WHAT TO DO:
From the records below, collect each line that contains the string "NewBodyOperationType".

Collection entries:
....

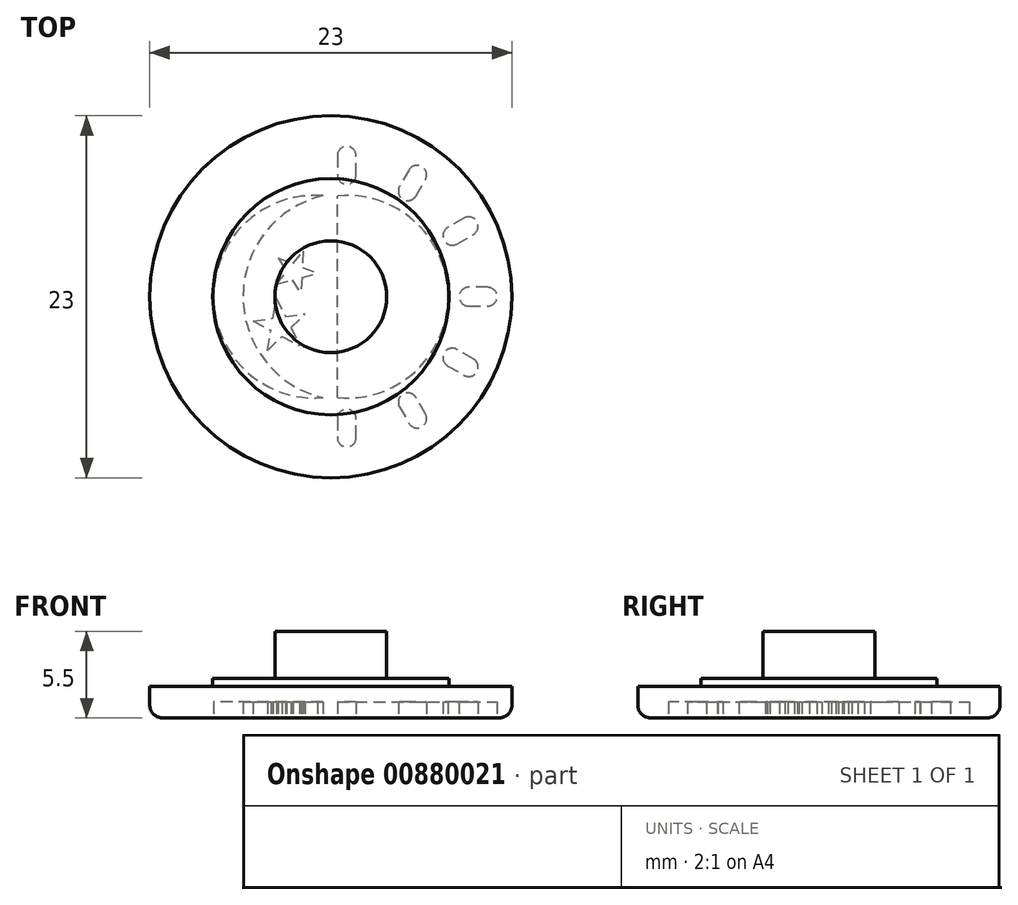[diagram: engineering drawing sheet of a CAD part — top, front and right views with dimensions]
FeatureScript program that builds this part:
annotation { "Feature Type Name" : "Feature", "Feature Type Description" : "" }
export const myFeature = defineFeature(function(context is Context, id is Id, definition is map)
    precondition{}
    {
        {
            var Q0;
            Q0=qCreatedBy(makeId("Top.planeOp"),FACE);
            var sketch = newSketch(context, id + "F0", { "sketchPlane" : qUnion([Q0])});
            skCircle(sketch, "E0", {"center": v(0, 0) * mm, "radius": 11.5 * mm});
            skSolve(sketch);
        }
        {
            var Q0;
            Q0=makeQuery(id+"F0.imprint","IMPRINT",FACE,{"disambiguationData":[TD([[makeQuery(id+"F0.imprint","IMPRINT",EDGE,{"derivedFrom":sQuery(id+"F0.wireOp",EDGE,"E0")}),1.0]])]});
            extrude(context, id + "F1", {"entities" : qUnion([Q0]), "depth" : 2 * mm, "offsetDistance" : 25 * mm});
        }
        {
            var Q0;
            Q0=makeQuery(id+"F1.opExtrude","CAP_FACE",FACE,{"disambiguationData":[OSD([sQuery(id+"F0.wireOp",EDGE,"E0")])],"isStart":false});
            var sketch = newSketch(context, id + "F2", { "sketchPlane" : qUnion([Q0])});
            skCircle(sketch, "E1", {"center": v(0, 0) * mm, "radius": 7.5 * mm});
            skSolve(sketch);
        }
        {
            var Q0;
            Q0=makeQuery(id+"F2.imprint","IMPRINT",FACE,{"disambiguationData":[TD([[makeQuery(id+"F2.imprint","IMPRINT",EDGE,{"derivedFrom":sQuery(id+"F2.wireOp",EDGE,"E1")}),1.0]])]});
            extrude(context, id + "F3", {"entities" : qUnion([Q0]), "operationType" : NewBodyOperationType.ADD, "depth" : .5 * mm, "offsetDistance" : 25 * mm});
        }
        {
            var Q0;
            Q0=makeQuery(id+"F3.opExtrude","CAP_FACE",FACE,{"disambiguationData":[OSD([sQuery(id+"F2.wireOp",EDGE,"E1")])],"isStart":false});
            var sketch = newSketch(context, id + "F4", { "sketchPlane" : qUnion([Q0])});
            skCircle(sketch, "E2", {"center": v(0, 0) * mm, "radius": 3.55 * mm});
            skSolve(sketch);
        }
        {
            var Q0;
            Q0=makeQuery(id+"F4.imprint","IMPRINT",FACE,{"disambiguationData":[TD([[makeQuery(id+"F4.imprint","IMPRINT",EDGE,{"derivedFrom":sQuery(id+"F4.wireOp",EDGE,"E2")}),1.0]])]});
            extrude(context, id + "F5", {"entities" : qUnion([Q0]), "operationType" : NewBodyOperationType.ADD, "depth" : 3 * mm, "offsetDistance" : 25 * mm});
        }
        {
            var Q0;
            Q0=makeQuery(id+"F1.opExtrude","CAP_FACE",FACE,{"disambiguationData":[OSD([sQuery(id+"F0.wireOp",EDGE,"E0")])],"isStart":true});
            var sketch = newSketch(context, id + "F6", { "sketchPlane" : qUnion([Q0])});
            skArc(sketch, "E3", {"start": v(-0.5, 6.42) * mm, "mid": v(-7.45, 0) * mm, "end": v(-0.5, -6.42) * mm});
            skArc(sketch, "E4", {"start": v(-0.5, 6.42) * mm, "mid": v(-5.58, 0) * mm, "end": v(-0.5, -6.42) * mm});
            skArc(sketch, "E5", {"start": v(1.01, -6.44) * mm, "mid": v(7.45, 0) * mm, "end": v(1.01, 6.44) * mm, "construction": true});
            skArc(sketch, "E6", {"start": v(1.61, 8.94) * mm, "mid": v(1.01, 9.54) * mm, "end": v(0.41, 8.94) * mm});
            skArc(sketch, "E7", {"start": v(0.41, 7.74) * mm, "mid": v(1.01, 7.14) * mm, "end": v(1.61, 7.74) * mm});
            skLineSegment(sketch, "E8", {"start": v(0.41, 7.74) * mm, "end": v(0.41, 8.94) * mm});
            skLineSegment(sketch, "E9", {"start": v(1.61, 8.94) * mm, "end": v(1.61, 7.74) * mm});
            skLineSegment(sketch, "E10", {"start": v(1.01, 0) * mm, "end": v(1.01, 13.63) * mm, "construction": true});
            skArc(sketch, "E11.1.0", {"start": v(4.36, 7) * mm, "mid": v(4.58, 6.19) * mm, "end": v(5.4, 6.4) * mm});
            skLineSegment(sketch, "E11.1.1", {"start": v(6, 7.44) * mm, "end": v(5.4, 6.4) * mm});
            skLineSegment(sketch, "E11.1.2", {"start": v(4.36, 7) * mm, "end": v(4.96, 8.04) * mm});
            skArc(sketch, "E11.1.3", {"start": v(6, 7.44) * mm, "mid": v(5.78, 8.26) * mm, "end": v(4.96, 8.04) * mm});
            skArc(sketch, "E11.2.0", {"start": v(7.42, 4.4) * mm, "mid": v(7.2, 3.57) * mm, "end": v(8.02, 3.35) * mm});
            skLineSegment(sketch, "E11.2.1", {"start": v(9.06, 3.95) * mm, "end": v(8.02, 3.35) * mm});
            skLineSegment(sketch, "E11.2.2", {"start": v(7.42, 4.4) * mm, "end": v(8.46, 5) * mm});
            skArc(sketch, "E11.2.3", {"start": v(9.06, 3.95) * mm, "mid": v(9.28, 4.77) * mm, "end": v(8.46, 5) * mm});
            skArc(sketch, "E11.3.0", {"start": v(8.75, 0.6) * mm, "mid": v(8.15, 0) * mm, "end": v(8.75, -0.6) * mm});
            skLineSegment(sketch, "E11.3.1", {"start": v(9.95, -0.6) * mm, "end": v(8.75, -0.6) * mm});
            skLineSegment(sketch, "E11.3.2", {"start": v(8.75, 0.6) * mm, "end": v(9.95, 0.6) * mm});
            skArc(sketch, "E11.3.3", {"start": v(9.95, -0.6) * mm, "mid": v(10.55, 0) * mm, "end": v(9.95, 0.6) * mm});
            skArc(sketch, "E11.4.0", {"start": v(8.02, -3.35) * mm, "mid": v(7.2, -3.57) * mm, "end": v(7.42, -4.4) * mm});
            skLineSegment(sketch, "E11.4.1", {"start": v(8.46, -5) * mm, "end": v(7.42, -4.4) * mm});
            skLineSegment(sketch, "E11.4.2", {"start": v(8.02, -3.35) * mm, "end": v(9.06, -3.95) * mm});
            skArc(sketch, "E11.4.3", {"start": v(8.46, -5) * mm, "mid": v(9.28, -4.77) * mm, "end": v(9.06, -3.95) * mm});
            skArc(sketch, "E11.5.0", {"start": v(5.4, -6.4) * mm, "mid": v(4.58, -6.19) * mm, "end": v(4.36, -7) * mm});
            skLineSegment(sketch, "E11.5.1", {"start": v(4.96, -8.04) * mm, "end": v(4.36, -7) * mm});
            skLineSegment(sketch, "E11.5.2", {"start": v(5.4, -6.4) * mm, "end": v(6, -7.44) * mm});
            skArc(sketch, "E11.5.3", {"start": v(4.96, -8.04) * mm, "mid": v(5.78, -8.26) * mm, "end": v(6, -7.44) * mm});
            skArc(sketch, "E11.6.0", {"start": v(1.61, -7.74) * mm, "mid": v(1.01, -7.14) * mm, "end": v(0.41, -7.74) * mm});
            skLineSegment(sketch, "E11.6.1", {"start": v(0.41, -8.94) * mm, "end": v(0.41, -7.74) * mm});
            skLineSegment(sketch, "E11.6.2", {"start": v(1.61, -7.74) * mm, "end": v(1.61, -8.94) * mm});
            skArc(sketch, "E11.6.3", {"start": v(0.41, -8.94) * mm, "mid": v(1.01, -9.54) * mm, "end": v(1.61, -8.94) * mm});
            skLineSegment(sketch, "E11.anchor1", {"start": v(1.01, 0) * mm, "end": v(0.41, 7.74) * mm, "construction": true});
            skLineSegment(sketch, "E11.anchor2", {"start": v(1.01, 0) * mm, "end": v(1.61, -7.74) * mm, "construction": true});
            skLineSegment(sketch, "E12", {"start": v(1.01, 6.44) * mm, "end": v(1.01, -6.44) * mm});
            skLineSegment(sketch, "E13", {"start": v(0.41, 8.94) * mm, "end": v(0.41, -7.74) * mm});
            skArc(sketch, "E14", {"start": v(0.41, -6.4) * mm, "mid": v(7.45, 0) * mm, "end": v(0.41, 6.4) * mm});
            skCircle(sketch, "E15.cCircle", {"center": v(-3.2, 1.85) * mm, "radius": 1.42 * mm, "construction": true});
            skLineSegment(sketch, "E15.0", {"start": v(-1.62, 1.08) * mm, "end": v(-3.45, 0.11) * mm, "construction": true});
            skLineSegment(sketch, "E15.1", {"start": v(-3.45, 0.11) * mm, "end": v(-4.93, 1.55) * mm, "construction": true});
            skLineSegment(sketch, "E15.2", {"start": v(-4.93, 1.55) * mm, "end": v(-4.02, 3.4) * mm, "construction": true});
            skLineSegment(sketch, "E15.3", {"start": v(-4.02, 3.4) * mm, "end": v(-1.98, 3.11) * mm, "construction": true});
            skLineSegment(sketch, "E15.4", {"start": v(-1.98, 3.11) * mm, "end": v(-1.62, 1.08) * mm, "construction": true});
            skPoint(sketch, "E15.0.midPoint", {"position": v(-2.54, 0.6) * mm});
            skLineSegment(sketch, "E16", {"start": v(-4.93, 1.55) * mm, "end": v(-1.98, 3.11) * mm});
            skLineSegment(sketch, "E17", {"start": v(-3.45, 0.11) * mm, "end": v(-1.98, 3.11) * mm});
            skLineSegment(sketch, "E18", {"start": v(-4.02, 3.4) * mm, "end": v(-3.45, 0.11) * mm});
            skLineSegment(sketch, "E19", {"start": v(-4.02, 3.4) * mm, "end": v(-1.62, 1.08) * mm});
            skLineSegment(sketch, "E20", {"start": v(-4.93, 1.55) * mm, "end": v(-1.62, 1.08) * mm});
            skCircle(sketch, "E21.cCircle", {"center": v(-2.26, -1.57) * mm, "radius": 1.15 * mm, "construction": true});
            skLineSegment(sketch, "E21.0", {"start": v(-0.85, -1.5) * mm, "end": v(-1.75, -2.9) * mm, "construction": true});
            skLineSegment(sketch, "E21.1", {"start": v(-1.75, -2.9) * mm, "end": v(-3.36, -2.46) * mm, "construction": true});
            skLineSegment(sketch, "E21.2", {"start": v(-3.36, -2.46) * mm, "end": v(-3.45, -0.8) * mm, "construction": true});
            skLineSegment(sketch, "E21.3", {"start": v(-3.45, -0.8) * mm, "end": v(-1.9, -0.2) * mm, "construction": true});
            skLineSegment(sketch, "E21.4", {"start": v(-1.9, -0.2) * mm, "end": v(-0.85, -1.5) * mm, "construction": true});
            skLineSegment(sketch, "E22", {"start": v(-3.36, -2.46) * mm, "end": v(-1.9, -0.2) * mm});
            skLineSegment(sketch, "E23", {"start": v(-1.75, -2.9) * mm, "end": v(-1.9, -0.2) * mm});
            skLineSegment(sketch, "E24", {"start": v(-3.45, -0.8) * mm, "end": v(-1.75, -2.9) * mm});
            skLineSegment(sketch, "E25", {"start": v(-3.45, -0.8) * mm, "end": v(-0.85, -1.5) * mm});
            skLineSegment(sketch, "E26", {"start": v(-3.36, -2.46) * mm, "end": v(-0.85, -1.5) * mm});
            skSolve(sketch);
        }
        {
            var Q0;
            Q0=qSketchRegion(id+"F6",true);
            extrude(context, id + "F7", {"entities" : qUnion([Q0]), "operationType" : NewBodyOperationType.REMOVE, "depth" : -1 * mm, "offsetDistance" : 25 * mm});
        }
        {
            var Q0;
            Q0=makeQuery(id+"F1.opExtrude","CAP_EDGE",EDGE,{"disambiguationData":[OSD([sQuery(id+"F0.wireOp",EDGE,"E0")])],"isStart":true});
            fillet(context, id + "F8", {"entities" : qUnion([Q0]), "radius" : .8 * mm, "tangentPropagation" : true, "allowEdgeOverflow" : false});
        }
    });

....

OUTPUT FOR THIS TASK:
            extrude(context, id + "F3", {"entities" : qUnion([Q0]), "operationType" : NewBodyOperationType.ADD, "depth" : .5 * mm, "offsetDistance" : 25 * mm});
            extrude(context, id + "F5", {"entities" : qUnion([Q0]), "operationType" : NewBodyOperationType.ADD, "depth" : 3 * mm, "offsetDistance" : 25 * mm});
            extrude(context, id + "F7", {"entities" : qUnion([Q0]), "operationType" : NewBodyOperationType.REMOVE, "depth" : -1 * mm, "offsetDistance" : 25 * mm});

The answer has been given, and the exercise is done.